Para o coronel, a efetivação de rotas que liguem o Atlântico ao Pacífico, como o Corredor Bioceânico, pode fortalecer as exportações brasileiras, especialmente com destino à China, sem interferir diretamente nas relações diplomáticas entre os países.
“Uma rota que ligue o Atlântico ao Pacífico, com saída para o porto de Chancay no Peru, por exemplo, vai facilitar o comércio, mas isso não muda a natureza da nossa relação com a China. O Brasil continuará mantendo uma relação bilateral sólida, sem precisar integrar formalmente a Nova Rota da Seda”, afirmou.
“O Brasil precisa defender seus interesses em meio à disputa de potências”

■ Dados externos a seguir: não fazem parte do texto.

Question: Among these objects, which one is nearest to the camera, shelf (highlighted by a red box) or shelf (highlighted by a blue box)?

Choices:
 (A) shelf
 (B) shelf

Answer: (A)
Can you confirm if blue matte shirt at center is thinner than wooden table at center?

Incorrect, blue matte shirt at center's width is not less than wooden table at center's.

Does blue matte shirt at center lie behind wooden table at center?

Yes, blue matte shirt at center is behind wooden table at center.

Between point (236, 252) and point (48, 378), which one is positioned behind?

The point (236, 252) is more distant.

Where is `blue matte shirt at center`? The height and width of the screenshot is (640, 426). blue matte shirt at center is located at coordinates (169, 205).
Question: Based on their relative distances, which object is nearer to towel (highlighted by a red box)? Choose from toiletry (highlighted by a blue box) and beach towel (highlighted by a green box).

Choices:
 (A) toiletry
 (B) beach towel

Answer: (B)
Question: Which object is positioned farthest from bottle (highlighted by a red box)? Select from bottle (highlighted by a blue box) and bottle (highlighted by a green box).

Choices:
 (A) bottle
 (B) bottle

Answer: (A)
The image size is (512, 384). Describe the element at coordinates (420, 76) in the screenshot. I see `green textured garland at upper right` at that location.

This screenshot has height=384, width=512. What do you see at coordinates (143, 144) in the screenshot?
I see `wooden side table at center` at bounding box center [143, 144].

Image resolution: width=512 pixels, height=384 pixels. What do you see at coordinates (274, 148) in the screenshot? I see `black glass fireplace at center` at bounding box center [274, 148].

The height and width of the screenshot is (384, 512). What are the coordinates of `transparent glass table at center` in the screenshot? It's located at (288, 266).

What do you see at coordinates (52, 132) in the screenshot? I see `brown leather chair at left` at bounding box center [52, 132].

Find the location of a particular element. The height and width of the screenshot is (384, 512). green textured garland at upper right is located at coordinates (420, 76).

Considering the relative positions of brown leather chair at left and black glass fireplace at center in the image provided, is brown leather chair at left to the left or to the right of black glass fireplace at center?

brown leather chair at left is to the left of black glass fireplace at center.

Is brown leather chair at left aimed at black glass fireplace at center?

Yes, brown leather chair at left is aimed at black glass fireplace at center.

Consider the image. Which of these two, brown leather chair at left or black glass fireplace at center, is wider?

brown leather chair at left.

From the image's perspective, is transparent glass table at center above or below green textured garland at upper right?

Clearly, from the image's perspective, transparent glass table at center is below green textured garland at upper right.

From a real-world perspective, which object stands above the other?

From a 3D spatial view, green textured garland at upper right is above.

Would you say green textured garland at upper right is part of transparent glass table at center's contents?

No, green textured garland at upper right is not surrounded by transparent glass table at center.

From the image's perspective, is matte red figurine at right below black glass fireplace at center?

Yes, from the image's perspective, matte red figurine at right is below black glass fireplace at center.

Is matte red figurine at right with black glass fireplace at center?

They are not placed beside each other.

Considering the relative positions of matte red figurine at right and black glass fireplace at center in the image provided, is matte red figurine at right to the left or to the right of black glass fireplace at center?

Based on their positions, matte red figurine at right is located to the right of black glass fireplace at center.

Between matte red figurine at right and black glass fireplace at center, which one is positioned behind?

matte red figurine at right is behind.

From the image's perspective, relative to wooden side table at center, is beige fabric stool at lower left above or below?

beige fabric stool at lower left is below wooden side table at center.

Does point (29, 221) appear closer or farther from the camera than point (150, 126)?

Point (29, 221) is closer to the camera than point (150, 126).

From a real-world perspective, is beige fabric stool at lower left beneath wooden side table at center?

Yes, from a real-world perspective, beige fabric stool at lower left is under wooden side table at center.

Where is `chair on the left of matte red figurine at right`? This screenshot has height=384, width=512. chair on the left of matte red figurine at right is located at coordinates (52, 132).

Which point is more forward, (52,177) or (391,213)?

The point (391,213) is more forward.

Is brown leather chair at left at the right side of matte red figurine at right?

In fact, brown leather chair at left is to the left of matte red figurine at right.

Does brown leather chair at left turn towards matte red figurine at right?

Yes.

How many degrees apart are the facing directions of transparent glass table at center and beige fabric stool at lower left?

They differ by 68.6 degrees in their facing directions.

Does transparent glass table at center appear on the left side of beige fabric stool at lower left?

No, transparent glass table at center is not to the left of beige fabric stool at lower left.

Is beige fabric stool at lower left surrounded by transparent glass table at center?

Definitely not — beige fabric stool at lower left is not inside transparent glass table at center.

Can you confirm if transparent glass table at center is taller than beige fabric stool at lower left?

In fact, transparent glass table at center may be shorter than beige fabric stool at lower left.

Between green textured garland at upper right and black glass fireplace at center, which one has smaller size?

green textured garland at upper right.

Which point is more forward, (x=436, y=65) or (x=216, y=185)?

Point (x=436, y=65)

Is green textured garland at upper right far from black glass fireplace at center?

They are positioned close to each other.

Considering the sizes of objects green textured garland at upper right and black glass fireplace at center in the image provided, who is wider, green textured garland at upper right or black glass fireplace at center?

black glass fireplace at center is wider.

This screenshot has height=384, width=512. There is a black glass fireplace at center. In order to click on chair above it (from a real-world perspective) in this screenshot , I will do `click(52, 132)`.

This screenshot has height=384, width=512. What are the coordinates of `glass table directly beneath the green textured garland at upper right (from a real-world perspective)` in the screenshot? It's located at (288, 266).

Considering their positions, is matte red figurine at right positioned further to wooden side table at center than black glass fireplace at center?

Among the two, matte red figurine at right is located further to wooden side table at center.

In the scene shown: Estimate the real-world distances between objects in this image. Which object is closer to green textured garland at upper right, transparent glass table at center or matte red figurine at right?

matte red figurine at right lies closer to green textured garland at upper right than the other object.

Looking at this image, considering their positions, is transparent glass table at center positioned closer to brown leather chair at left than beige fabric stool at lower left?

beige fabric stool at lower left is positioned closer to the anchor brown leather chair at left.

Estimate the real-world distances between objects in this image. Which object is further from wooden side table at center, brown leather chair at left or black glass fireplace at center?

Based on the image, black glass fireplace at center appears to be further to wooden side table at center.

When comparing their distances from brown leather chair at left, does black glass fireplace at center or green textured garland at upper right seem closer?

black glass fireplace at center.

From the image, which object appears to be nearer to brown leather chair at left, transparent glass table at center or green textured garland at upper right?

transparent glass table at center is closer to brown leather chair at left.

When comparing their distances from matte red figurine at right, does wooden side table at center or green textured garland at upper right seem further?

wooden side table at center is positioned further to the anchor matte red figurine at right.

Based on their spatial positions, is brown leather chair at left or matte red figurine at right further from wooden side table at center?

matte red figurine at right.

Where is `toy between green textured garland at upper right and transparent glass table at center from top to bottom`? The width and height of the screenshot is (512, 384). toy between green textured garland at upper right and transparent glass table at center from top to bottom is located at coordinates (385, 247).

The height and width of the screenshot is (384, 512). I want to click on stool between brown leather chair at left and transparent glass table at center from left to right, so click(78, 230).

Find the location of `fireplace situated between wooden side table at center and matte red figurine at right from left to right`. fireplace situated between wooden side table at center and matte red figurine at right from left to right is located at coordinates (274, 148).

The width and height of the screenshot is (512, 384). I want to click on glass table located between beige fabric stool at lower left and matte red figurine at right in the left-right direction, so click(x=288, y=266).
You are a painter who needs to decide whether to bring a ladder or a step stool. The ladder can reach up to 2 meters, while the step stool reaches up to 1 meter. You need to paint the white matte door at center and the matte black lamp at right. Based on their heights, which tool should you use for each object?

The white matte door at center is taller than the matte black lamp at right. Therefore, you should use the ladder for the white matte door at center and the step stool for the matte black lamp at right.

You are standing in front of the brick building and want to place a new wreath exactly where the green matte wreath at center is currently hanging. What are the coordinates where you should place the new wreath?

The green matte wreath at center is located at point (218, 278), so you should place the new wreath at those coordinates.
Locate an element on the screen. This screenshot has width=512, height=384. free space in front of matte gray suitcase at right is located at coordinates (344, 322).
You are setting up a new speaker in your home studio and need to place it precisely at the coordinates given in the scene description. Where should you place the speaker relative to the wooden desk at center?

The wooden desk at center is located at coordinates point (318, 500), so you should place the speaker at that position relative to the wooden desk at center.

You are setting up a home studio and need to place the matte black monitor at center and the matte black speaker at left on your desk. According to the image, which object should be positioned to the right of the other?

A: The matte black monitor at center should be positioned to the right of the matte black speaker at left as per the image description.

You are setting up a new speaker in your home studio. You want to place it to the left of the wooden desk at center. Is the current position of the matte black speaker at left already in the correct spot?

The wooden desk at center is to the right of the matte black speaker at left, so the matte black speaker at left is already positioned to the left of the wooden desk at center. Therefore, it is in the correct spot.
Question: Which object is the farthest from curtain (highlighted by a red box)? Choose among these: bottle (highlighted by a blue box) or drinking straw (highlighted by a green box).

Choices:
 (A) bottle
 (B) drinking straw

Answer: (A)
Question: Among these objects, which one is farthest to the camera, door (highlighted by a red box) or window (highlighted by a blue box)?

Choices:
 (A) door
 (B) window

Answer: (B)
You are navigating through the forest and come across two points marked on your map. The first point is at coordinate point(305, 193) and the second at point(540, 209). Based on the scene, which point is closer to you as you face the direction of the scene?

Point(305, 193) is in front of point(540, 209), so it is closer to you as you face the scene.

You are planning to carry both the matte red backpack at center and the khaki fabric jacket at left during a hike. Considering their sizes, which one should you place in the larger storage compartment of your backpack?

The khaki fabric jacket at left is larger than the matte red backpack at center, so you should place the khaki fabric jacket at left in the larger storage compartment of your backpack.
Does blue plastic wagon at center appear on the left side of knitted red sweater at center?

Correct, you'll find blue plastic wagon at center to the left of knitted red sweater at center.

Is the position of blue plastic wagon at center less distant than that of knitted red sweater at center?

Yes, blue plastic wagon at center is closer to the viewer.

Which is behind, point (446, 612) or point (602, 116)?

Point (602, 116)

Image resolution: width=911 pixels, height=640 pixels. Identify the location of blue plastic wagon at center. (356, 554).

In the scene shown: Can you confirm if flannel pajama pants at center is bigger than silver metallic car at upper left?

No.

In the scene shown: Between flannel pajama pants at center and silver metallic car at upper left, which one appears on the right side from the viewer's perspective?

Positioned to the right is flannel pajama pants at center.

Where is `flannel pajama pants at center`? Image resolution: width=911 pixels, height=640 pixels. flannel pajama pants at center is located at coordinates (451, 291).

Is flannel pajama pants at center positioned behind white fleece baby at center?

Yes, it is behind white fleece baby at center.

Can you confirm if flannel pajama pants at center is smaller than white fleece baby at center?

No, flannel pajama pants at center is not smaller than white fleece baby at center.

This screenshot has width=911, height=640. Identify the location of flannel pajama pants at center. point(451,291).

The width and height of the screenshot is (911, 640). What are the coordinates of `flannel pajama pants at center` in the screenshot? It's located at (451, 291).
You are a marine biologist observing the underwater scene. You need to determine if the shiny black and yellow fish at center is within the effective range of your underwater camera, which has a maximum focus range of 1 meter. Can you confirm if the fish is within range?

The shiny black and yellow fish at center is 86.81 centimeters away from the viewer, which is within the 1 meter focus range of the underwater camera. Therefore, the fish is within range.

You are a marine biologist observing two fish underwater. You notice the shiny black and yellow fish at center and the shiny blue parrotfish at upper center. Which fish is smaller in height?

Ao tratar da tensão crescente entre Estados Unidos e China, o especialista ressaltou que o Brasil, assim como outros países, sofre os efeitos dessa disputa global e precisa agir com habilidade política e visão estratégica.
“Todos os países do mundo tentam se adaptar a essa realidade de competição entre Estados Unidos e China. O Brasil tem na China seu maior parceiro comercial, mas está localizado em uma região sob forte influência norte-americana. Essa pressão tende a aumentar”, analisou.
O coronel defendeu que o país deve buscar equilíbrio nas relações internacionais, agindo com pragmatismo e autonomia.
“Cabe ao Brasil encontrar maneiras de lidar com essa pressão e defender seus próprios interesses. Às vezes, isso significa aproximar-se mais da China, especialmente nas questões comerciais; em outras, fortalecer o diálogo com os Estados Unidos. É uma posição delicada, que exige maturidade estratégica”, observou.
Impactos regionais e oportunidades para o Centro-Oeste
O militar também comentou o impacto dessa conjuntura sobre o Centro-Oeste brasileiro, especialmente em estados como o Mato Grosso do Sul, que possuem forte vínculo comercial com a China, principalmente nas exportações de celulose e carne.
“O uso futuro do Corredor Bioceânico vai ampliar ainda mais essa relação econômica. Mas é importante que o Brasil, ao usar portos como o de Chancay, esteja ciente das reações internacionais, sobretudo dos Estados Unidos, que historicamente veem a presença chinesa na América do Sul com desconfiança”, explicou.
Para o Cel. Paulo Roberto, a integração física e logística proporcionada pelo Corredor Bioceânico pode se tornar um instrumento de fortalecimento da soberania nacional, desde que o país adote uma estratégia clara de inserção internacional.
“Mais do que uma rota comercial, o Corredor Bioceânico é uma oportunidade de o Brasil se posicionar como protagonista na América do Sul, equilibrando sua diplomacia entre as grandes potências e garantindo desenvolvimento econômico regional”, concluiu.
O evento reforçou a necessidade de pensamento estratégico integrado entre política, economia e defesa, para que o Brasil possa atuar de forma autônoma no cenário global, transformando o Corredor Bioceânico em um vetor de crescimento e estabilidade regional.